A Carnevale ogni scherzo vale? Fino a un certo punto se il cattivo gusto supera il limite. E in questa vicenda, il confine l’ha segnato la gente comune. Il fatto: un’azienda inglese ha messo in vendita su Amazon il travestimento del piccolo profugo. L’abbiamo visto di persona, quasi casualmente, collegandoci nei giorni scorsi. Un costume che dà l’idea di quanto i bambini siano vittime, anche quando non muoiono sulla spiaggia come il piccolo Aylan. Questi vestiti ripropongono l’immagine stereotipata del profugo che viene dal passato, degli sfollati al tempo della seconda guerra mondiale o dei migranti che andavano a cercare l’America. Quindi, abiti più grandi di diverse taglie e valigie di cartone.

Sulla versione italiana di Amazon, la vendita a 24 euro dei vestiti da profugo è durata poco. Gli utenti hanno avuto un sussulto di sensibilità e in pochi minuti hanno prodotto una tonnellata di commenti con cui rispedivano al mittente la proposta di acquisto.

Scrive Leonora: “Questa è una cosa vergognosa, ciò che pubblicate, voi non sapete manco cosa passano o cosa vuol dire essere profugo e scappare da una guerra“. Rilancia Federico: “Costume da profugo? Ma come si fa a vendere un articolo del genere con il tag profugo? Andate a farvi un giro tra i veri profughi così vi rendete conto della vostra stupidità“. E aggiunge Valentina: “Vi rendete conto veramente di cosa state vendendo?! Cosa si insegna ai bambini di oggi che poi saranno gli adulti di domani!“.

Inevitabile, anche per la pessima pubblicità, la rimozione dell’articolo. Il punto è però un altro: la banalità del male. Non c’è più nulla di riprovevole nel gridare al mattino al semaforo “muto, zingaro di merda!” a un automobilista che ha strombazzato con il clacson appena è scattato il verde. Così come dare dell’ebreo schifoso a un vecchio che ci ha soffiato il parcheggio. Dare del negro a Balotelli o definire quattro lesbiche le calciatrici italiane – come spiega bene Matteo Saudino, docente di storia e filosofia – non è discriminazione, rientra nei modi di dire un po’ scollacciati di noi italiani sempre e comunque brava gente.

============================================================

> [Operazioni richieste]
1. Riporta fedelmente il passo dell'articolo sul costume da profugo che comincia con "Inevitabile, anche per" e termina con "comunque brava gente.".
2. Elenca i nomi degli utenti di cui l'articolo sul costume da profugo riporta i commenti.
L'elenco che segue è materiale a sé, indipendente dall'articolo.

> [Dati forniti]
============================================================

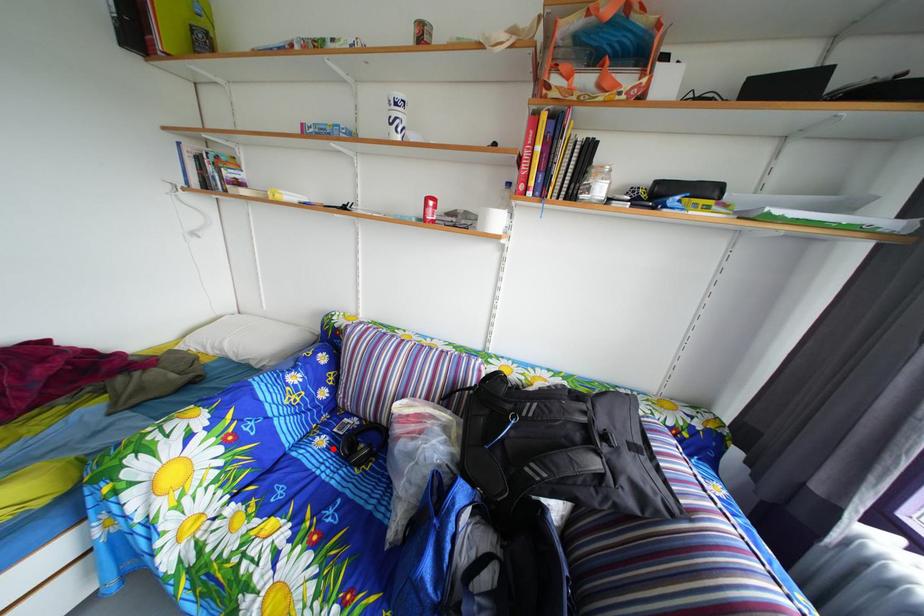
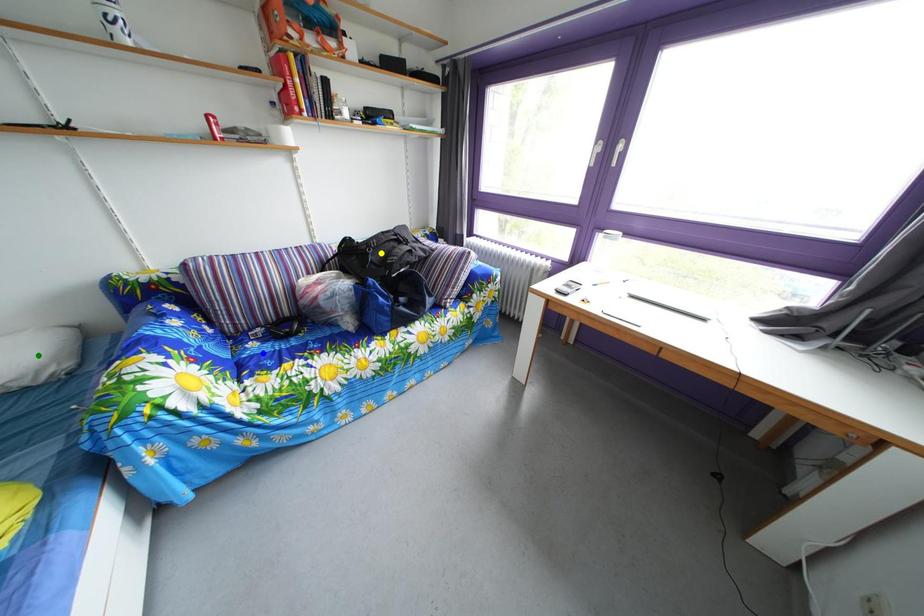
Question: I am providing you with two images of the same scene from different viewpoints. A red point is marked on the first image. You are given multiple points on the second image. Which spot in image 2 lines up with the point in image 1?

============================================================

> [Risposte ai compiti]
1.
Inevitabile, anche per la pessima pubblicità, la rimozione dell’articolo. Il punto è però un altro: la banalità del male. Non c’è più nulla di riprovevole nel gridare al mattino al semaforo “muto, zingaro di merda!” a un automobilista che ha strombazzato con il clacson appena è scattato il verde. Così come dare dell’ebreo schifoso a un vecchio che ci ha soffiato il parcheggio. Dare del negro a Balotelli o definire quattro lesbiche le calciatrici italiane – come spiega bene Matteo Saudino, docente di storia e filosofia – non è discriminazione, rientra nei modi di dire un po’ scollacciati di noi italiani sempre e comunque brava gente.

2. Leonora, Federico, Valentina